Let V be the applied voltage, I the total circuit current and let I1, I2 and I3 be the branch currents. These branch currents will differ in phase with respect to the applied voltage. Let the phase difference between V and the branch currents I1, I2 and I3 be ϕ1, ϕ2 and ϕ3 respectively, the values of which are obtained from reactance and resistance of each branch. e.g.
\[\tan {{\phi }_{1}}=\frac{\left( \omega {{L}_{1}}-\frac{1}{\omega {{C}_{1}}} \right)}{{{R}_{1}}}\]
Fig. 2 (b) shows the phasor diagram for the given circuit in which V is considered as reference quantity. The total current is the phasor addition of all the branch currents. Hence, from the phasor diagram,
\[{{I}^{2}}={{({{I}_{1}}\cos {{\phi }_{1}}+{{I}_{2}}\cos {{\phi }_{2}}+{{I}_{3}}\cos {{\phi }_{3}})}^{2}}\]
\[+{{({{I}_{1}}\sin {{\phi }_{1}}+{{I}_{2}}\sin {{\phi }_{2}}+{{I}_{3}}\sin {{\phi }_{3}})}^{2}}\]
\[={{(V{{G}_{1}}+V{{G}_{2}}+V{{G}_{3}})}^{2}}\]
\[+{{(V{{B}_{1}}+V{{B}_{2}}+V{{B}_{3}})}^{2}}\]
Where,
\[{{G}_{1}}=\frac{{{R}_{1}}}{Z_{1}^{2}},\text{ }{{G}_{2}}=\frac{{{R}_{2}}}{Z_{2}^{2}}\text{, }{{G}_{3}}=\frac{{{R}_{3}}}{Z_{3}^{2}}\]
\[{{B}_{1}}=\frac{{{X}_{1}}}{Z_{1}^{2}},\text{ }{{B}_{2}}=\frac{{{X}_{2}}}{Z_{2}^{2}}\text{, }{{B}_{3}}=\frac{{{X}_{3}}}{Z_{3}^{2}}\]

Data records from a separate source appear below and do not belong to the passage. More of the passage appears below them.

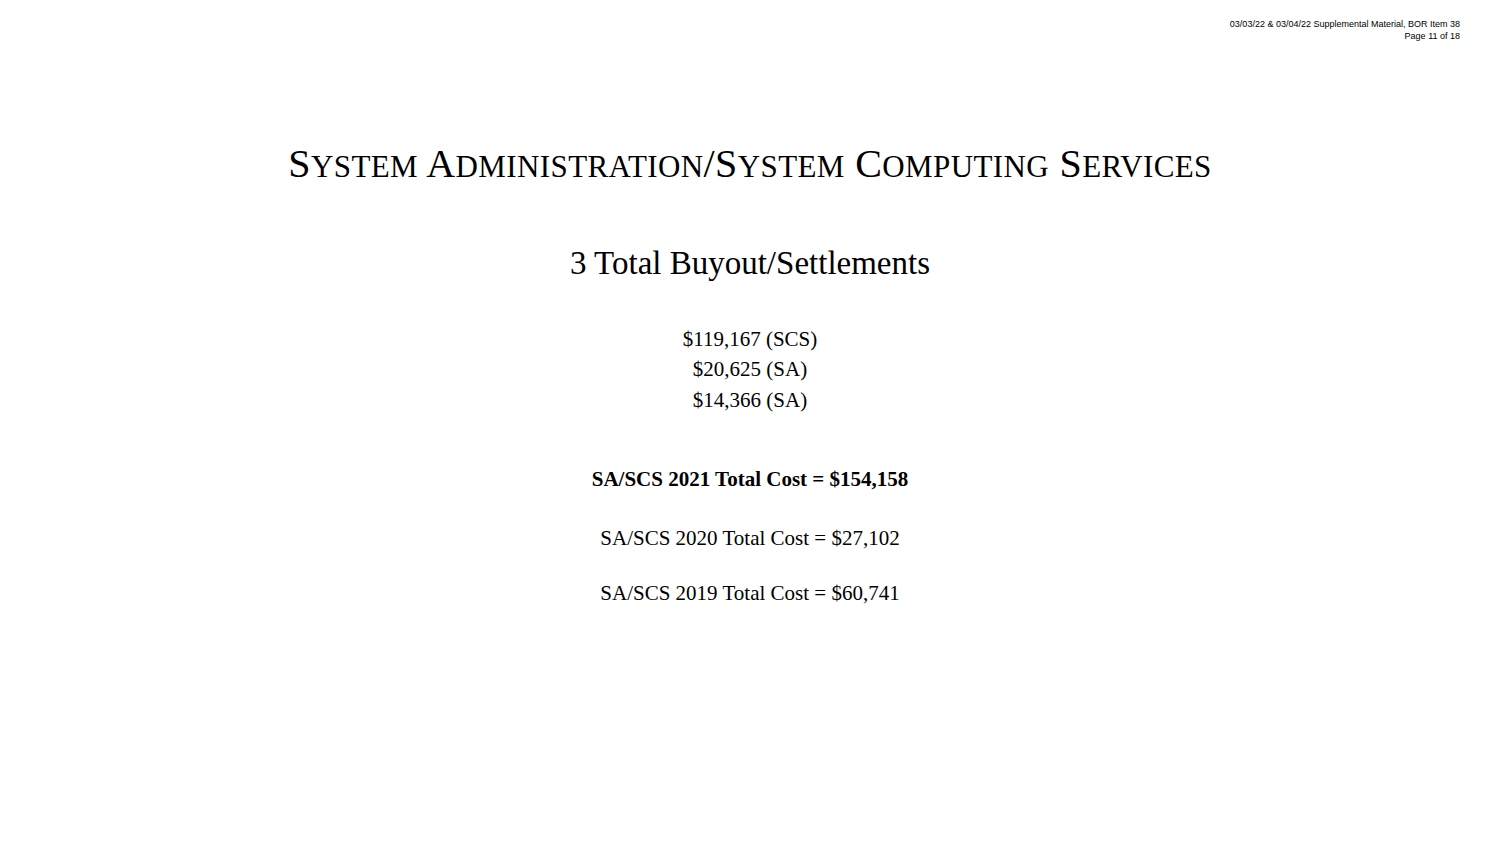03/03/22 & 03/04/22 Supplemental Material, BOR Item 38
Page 11 of 18
SYSTEM ADMINISTRATION/SYSTEM COMPUTING SERVICES
3 Total Buyout/Settlements
$119,167 (SCS)
$20,625 (SA)
$14,366 (SA)
SA/SCS 2021 Total Cost = $154,158
SA/SCS 2020 Total Cost = $27,102
SA/SCS 2019 Total Cost = $60,741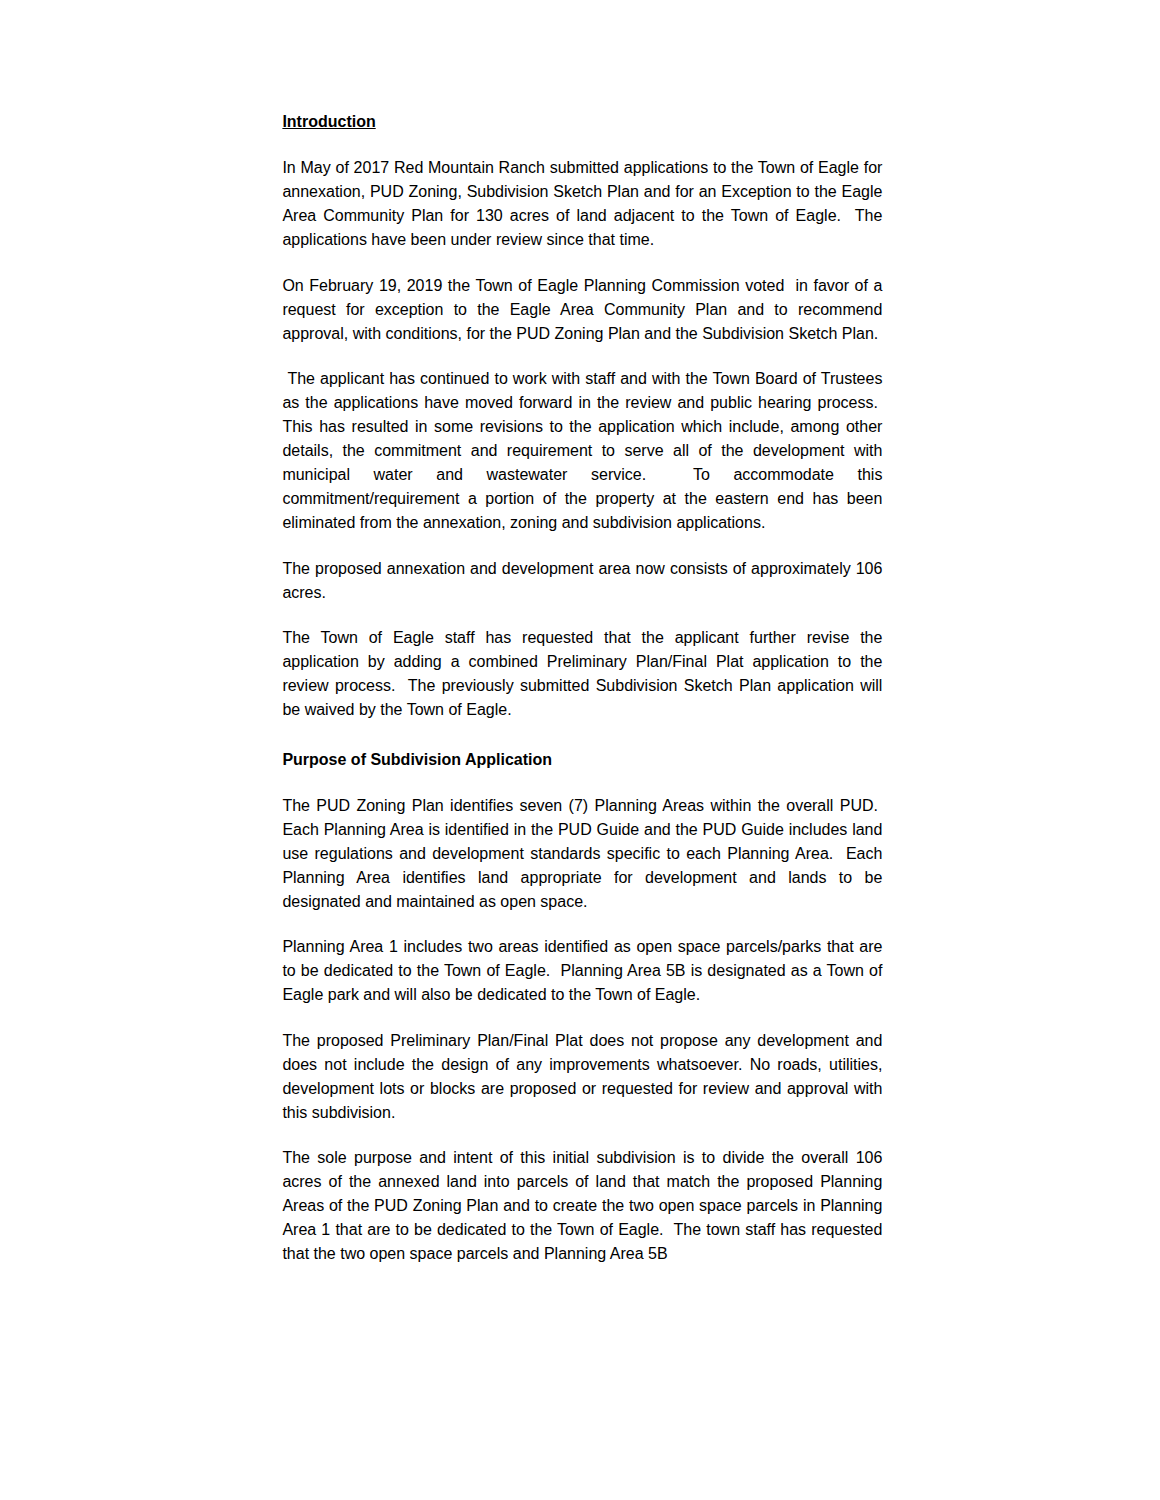Introduction
In May of 2017 Red Mountain Ranch submitted applications to the Town of Eagle for annexation, PUD Zoning, Subdivision Sketch Plan and for an Exception to the Eagle Area Community Plan for 130 acres of land adjacent to the Town of Eagle. The applications have been under review since that time.
On February 19, 2019 the Town of Eagle Planning Commission voted in favor of a request for exception to the Eagle Area Community Plan and to recommend approval, with conditions, for the PUD Zoning Plan and the Subdivision Sketch Plan.
The applicant has continued to work with staff and with the Town Board of Trustees as the applications have moved forward in the review and public hearing process. This has resulted in some revisions to the application which include, among other details, the commitment and requirement to serve all of the development with municipal water and wastewater service. To accommodate this commitment/requirement a portion of the property at the eastern end has been eliminated from the annexation, zoning and subdivision applications.
The proposed annexation and development area now consists of approximately 106 acres.
The Town of Eagle staff has requested that the applicant further revise the application by adding a combined Preliminary Plan/Final Plat application to the review process. The previously submitted Subdivision Sketch Plan application will be waived by the Town of Eagle.
Purpose of Subdivision Application
The PUD Zoning Plan identifies seven (7) Planning Areas within the overall PUD. Each Planning Area is identified in the PUD Guide and the PUD Guide includes land use regulations and development standards specific to each Planning Area. Each Planning Area identifies land appropriate for development and lands to be designated and maintained as open space.
Planning Area 1 includes two areas identified as open space parcels/parks that are to be dedicated to the Town of Eagle. Planning Area 5B is designated as a Town of Eagle park and will also be dedicated to the Town of Eagle.
The proposed Preliminary Plan/Final Plat does not propose any development and does not include the design of any improvements whatsoever. No roads, utilities, development lots or blocks are proposed or requested for review and approval with this subdivision.
The sole purpose and intent of this initial subdivision is to divide the overall 106 acres of the annexed land into parcels of land that match the proposed Planning Areas of the PUD Zoning Plan and to create the two open space parcels in Planning Area 1 that are to be dedicated to the Town of Eagle. The town staff has requested that the two open space parcels and Planning Area 5B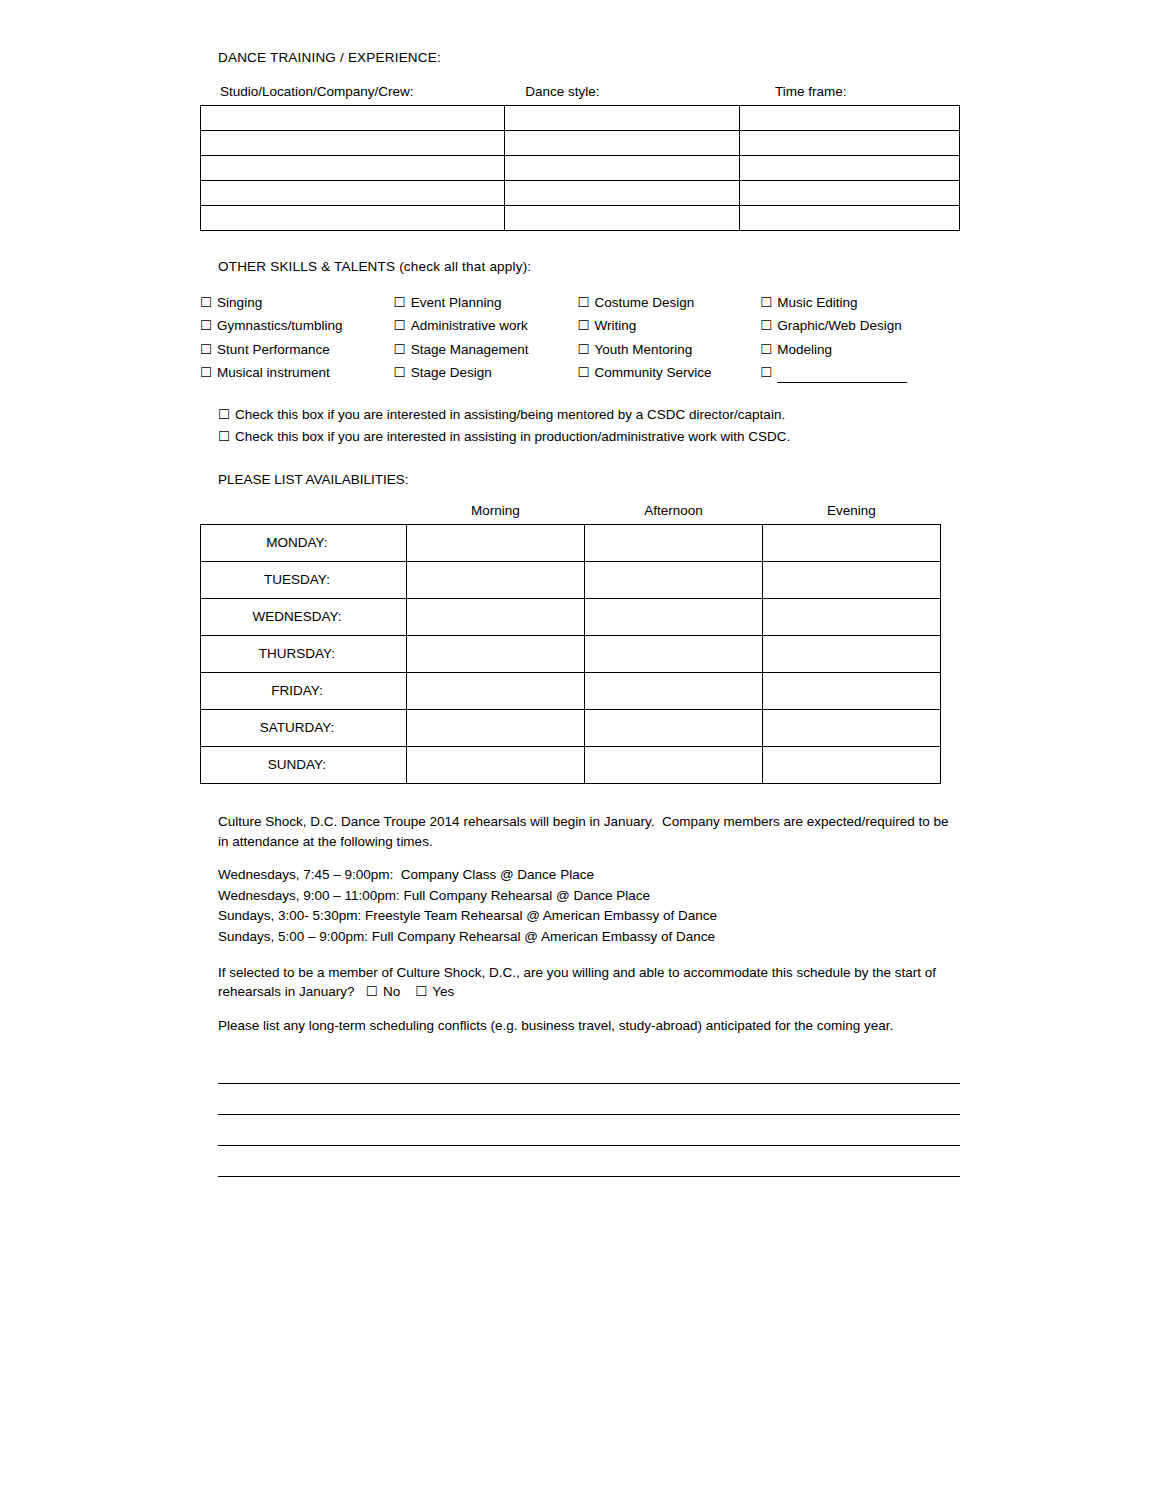DANCE TRAINING / EXPERIENCE:
Studio/Location/Company/Crew: Dance style: Time frame:
OTHER SKILLS & TALENTS (check all that apply):
| ☐ Singing | ☐ Event Planning | ☐ Costume Design | ☐ Music Editing |
| ☐ Gymnastics/tumbling | ☐ Administrative work | ☐ Writing | ☐ Graphic/Web Design |
| ☐ Stunt Performance | ☐ Stage Management | ☐ Youth Mentoring | ☐ Modeling |
| ☐ Musical instrument | ☐ Stage Design | ☐ Community Service | ☐ |
☐Check this box if you are interested in assisting/being mentored by a CSDC director/captain.
☐Check this box if you are interested in assisting in production/administrative work with CSDC.
PLEASE LIST AVAILABILITIES:
| | Morning | Afternoon | Evening |
| --- | --- | --- | --- |
| MONDAY: | | | |
| TUESDAY: | | | |
| WEDNESDAY: | | | |
| THURSDAY: | | | |
| FRIDAY: | | | |
| SATURDAY: | | | |
| SUNDAY: | | | |
Culture Shock, D.C. Dance Troupe 2014 rehearsals will begin in January. Company members are expected/required to be in attendance at the following times.
Wednesdays, 7:45 – 9:00pm: Company Class @ Dance Place
Wednesdays, 9:00 – 11:00pm: Full Company Rehearsal @ Dance Place
Sundays, 3:00- 5:30pm: Freestyle Team Rehearsal @ American Embassy of Dance
Sundays, 5:00 – 9:00pm: Full Company Rehearsal @ American Embassy of Dance
If selected to be a member of Culture Shock, D.C., are you willing and able to accommodate this schedule by the start of rehearsals in January? ☐No ☐Yes
Please list any long-term scheduling conflicts (e.g. business travel, study-abroad) anticipated for the coming year.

Here, the branch reactances X1, X2 and X3 are obviously,
\[{{X}_{1}}=\omega {{L}_{1}}-\frac{1}{\omega {{C}_{1}}},\text{ }{{X}_{2}}=\omega {{L}_{2}}-\frac{1}{\omega {{C}_{2}}}\]
\[\text{ and }{{X}_{3}}=\omega {{L}_{3}}-\frac{1}{\omega {{C}_{3}}}\]
Hence, the total admittance, of the whole circuit is given by
\[Y=\frac{I}{V}\]
\[=\sqrt{{{({{G}_{1}}+{{G}_{2}}+{{G}_{3}})}^{2}}+{{({{B}_{1}}+{{B}_{2}}+{{B}_{3}})}^{2}}}\]
\[=\sqrt{{{G}^{2}}+{{B}^{2}}}….(1)\]
And,
\[\tan \phi =\frac{{{({{B}_{1}}+{{B}_{2}}+{{B}_{3}})}^{2}}}{{{({{G}_{1}}+{{G}_{2}}+{{G}_{3}})}^{2}}}=\frac{B}{G}\]
Where,
\[G={{G}_{1}}+{{G}_{2}}+{{G}_{3}}\text{ and }B={{B}_{1}}+{{B}_{2}}+{{B}_{3}}\]
Thus, total conductance of a parallel circuit can be found by merely adding the branch conductances. Similarly, its total susceptance can be found by algebraically adding the individual susceptance of different branches. If Y1, Y2 and Y3 are admittances of the different branches, then, Equation (1) clearly shows that the total admittance of the parallel circuit is given by their phasor addition i.e.
\[\overline{Y}={{\overline{Y}}_{1}}+{{\overline{Y}}_{2}}+{{\overline{Y}}_{3}}\text{ }\]
It should be remembered that similar to impedance, admittance is always treated as a phasor.